Job item a: According to the text on gaining a handicap, who administers the handicap scheme?

Gaining a handicap
Each archer has two handicaps for each bowsytle that they shoot, one for the indoor season and one for the outdoor season. Once an archer has an initial handicap, this is reassessed each time a new score is submitted.
To gain an initial handicap you will need to shoot three recognised rounds and submit your scores to the records officer, who will calculate your initial handicap. Thereafter, each time you shoot a round and submit a score your handicap will be checked and any improvement recorded. Submitting all your scores also helps to identify if you are improving and helps to identify archers who may not be performing as well as expected.
There are many reasons why an archer may not shoot to their handicap so don’t be worried if you have a bad score. If you are experiencing any difficulties with your handicap please speak to one of the club’s coaches.
The handicap scheme is administered by the club’s records officer.
High Elm Archers presents awards for the most improved handicaps at the end of each season. In addition, the most improved archer during the summer season wins the GNAS (Archery GB) improvement award.

Data in this exercise:
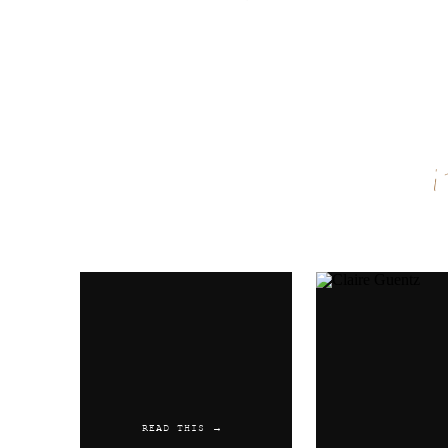
Name
*
Email
*
Website
READ THIS →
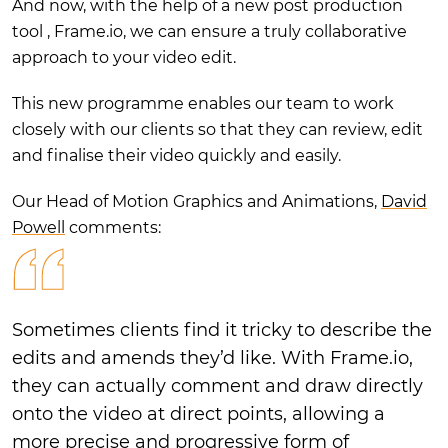
And now, with the help of a new post production
tool , Frame.io, we can ensure a truly collaborative
approach to your video edit.
This new programme enables our team to work
closely with our clients so that they can review, edit
and finalise their video quickly and easily.
Our Head of Motion Graphics and Animations,
David
Powell
comments:
Sometimes clients find it tricky to describe the
edits and amends they’d like. With Frame.io,
they can actually comment and draw directly
onto the video at direct points, allowing a
more precise and progressive form of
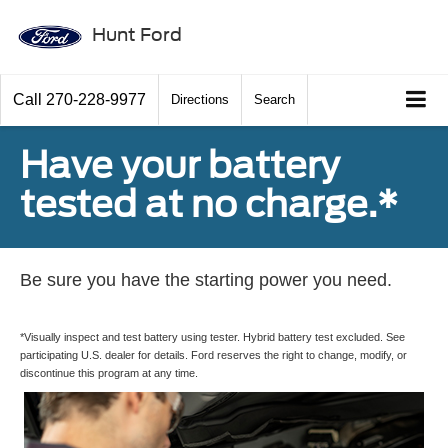
Hunt Ford
Call
270-228-9977
Directions
Search
Have your battery
tested at no charge.*
Be sure you have the starting power you need.
*Visually inspect and test battery using tester. Hybrid battery test excluded. See
participating U.S. dealer for details. Ford reserves the right to change, modify, or
discontinue this program at any time.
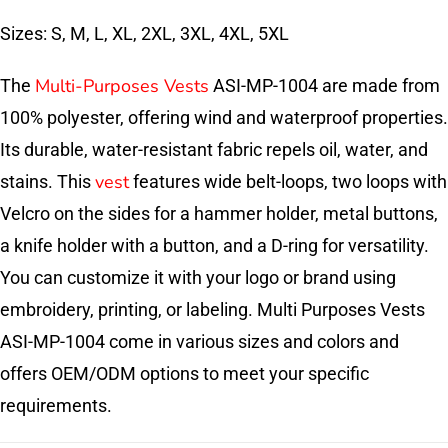
Sizes: S, M, L, XL, 2XL, 3XL, 4XL, 5XL
Multi-Purposes Vests
The
ASI-MP-1004 are made from
100% polyester, offering wind and waterproof properties.
Its durable, water-resistant fabric repels oil, water, and
vest
stains. This
features wide belt-loops, two loops with
Velcro on the sides for a hammer holder, metal buttons,
a knife holder with a button, and a D-ring for versatility.
You can customize it with your logo or brand using
embroidery, printing, or labeling. Multi Purposes Vests
ASI-MP-1004 come in various sizes and colors and
offers OEM/ODM options to meet your specific
requirements.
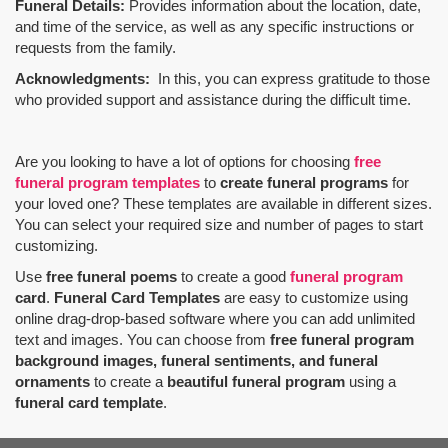
Funeral Details:
Provides information about the location, date,
and time of the service, as well as any specific instructions or
requests from the family.
Acknowledgments:
In this, you can express gratitude to those
who provided support and assistance during the difficult time.
Are you looking to have a lot of options for choosing
free
funeral program templates
to
create funeral programs
for
your loved one? These templates are available in different sizes.
You can select your required size and number of pages to start
customizing.
Use
free funeral poems
to create a good
funeral program
card
.
Funeral Card Templates
are easy to customize using
online drag-drop-based software where you can add unlimited
text and images. You can choose from
free funeral program
background images, funeral sentiments, and funeral
ornaments
to create a
beautiful funeral program
using a
funeral card template
.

Job item b: Show each line of the records that contains the string "holder". Case counts.

Task solution a: The club's records officer.

Task solution b:
Velcro on the sides for a hammer holder, metal buttons,
a knife holder with a button, and a D-ring for versatility.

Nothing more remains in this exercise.